Mary McCauley, BVM submitted the following as a letter to the editor in the Telegraph Herald in Dubuque, Iowa.

On May 12, 2008, Postville, Iowa, experienced a devastating workplace immigration raid at Agriprocessors, the kosher meat packing plant.

Three hundred eighty-nine persons were arrested, families were separated, children cried out for their parents. Prayer vigils and rallies were held; we carried signs that read NO MORE RAIDS! We pleaded for a change in our immigration policy.

Reporters asked, “Do you approve of breaking a law?” I responded, “I do not approve of breaking a law but I do believe in reviewing a law when it is not in accord with a well informed conscience, the values of our country, and no longer meets the need of the day!”

Here it is 11 years later — Aug. 7, 2019. The City of El Paso, Texas, has experienced a mass shooting, whose apparent purpose was to bring harm to our Hispanic brothers and sisters. Our president visits El Paso to bring solace to families devastated by the shooting.

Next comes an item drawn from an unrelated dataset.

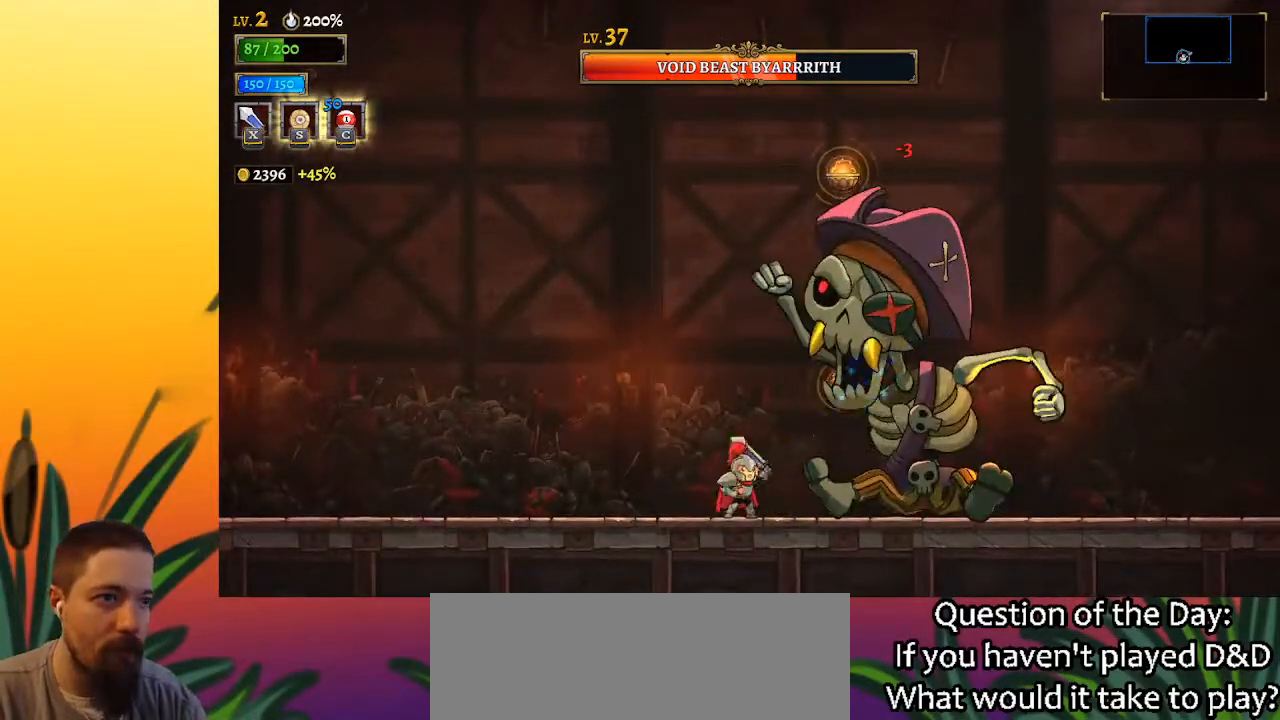
{"keys": ["x"], "events": [[100, "x", "up"], [383, "x", "down"]]}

As he offers consolation in El Paso, some 1,000 miles east in Mississippi, other unconscionable raids are taking place, this time arresting 680 people. Once again, families are separated; children come home from their first day of school only to find that their mother and/or father has been arrested.

How can two such contradictory actions occur on the same day? Have we no respect for immigrants and their families? Have we no sense of justice? Have we no desire to demand a change in our immigration policy?

Iowans: speak out!


Why would anyone leave their home country?

Mary McCauley, BVM submitted the following for the July issue of Illegal Immigration Services published by Catholic Charities of the Archdiocese of Dubuque.

The answer rests with what we call “push factors!” In the last few years a number of people from Guatemala, Honduras, and El Salvador have made the difficult decision to migrate due to violence, unemployment, hunger, unsafe living conditions, food insecurity, and intense poverty within their home country. Knowing “the why” helps us recognize that this person or family had no real alternative.

 “If I continue to stay here, I am going to be killed,” said a mother of two from Honduras.”

 “I was forced to come to survive. . . I was earning $1.40 a day working in the fields. This is not enough to feed my four children.”

 “In my country, life is not worth anything. You get killed for ten dollars. Thugs entered my house and killed my father, mother, and brother. I know they would come for me next so I ran away.”